The chatbot often begins its response by saying the topic is “highly subjective” – whether that is politics (is Donald Trump a good US president?) or soft drinks (which is more tasty, Pepsi or Coke?).
It wouldn’t even commit to saying whether or not it was better than OpenAI’s rival artificial intelligence (AI) assistant ChatGPT, but it did weigh up the pros and cons of both – ChatGPT did exactly the same, and even used very similar language.
DeepSeek says it was trained on data up to October 2023, and while the app seems to have access to current information such as today’s date, the website version does not.
That is not dissimilar to earlier versions of ChatGPT and is probably a similar attempt at safeguarding – to stop the chatbot spewing out misinformation pumped onto the web in real time.
It can be quite fast in its responses, but is currently groaning under the weight of so many people rushing to try it out as it has gone viral.
But there is one area in which it is nothing like its US rival – DeepSeek censors itself when it comes to questions about subjects banned in China.
Sometimes it begins a response, which then disappears from the screen and is replaced by “let’s talk about something else”.

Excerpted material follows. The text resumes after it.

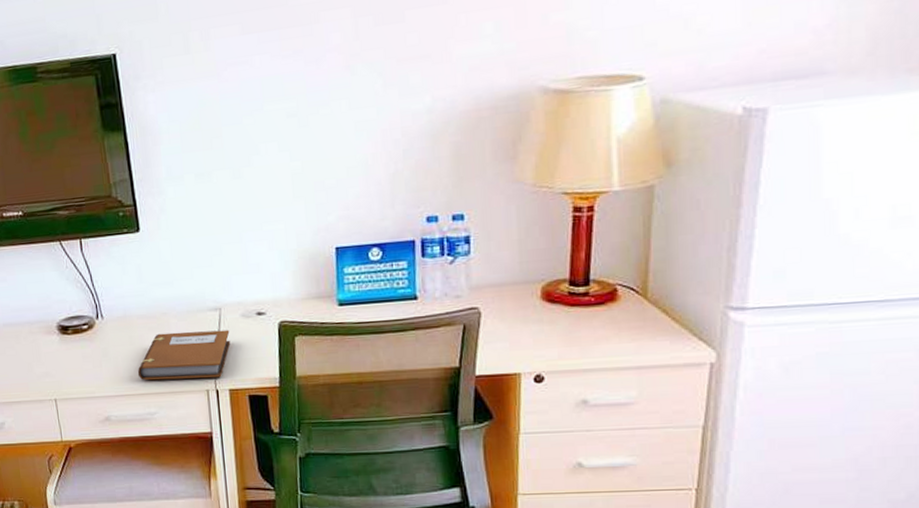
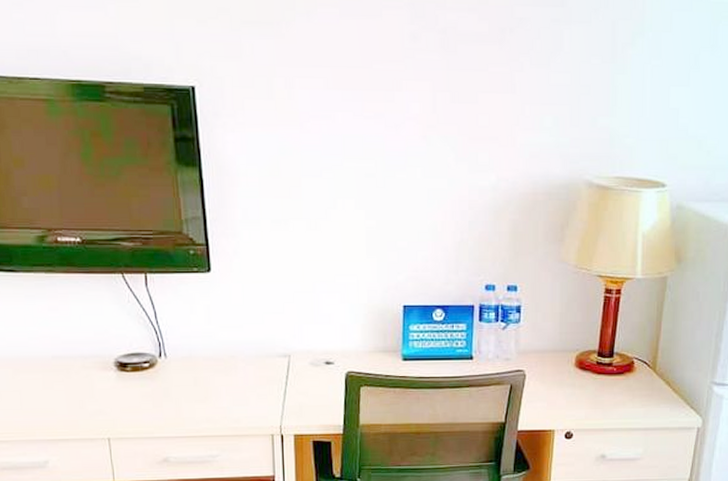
notebook: present [137,329,231,380] -> none [200,376,298,423]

One obviously taboo subject is the 1989 protests in Tiananmen Square which ended with 200 civilians being killed by the military according to the Chinese government – other estimates have ranged from hundreds to many thousands.
But DeepSeek will not answer any questions about it, or even more broadly about what happened in China on that day.
US-developed ChatGPT, by comparison, does not hold back in its answers about Tiananmen Square.
Kayla Blomquist, a researcher at the Oxford Internet Institute and director of the Oxford China Policy Lab, says “relatively speaking” the Chinese government has been “hands off” with the app.
“I would say there’s a shift as we’ve seen an announcement in huge investment from the central government just in the last week – so that is probably going to signal a change moving forward.”
DeepSeek comes with the same caveats as any other chatbots regarding accuracy, and has the look and feel of more established US AI assistants already used by millions.
For many – especially those who do not subscribe to top-tier services – it probably feels pretty much the same.
Imagine a mathematical problem, in which the true answer runs to 32 decimal places but the shortened version runs to eight.
It’s not quite as good – but for most people, that won’t matter.
It may be the case it has managed to cut costs and compute, but we do know that it is built at least in part on the shoulders of the giants: it uses Nvidia chips – albeit older, cheaper versions – and utilises Meta’s open-source Llama architecture, as well as AliBaba’s equivalent Qwen.
“I think this absolutely challenges the idea of monetisation strategies that a lot of leading US AI firms have had,” said Ms Blomquist.
“It is pointing to potential methods of model development that are much less compute and resource-intensive that would potentially signal a shift in paradigm, although that’s unconfirmed and remains to be seen.
“We’ll see what the next couple of months bring.”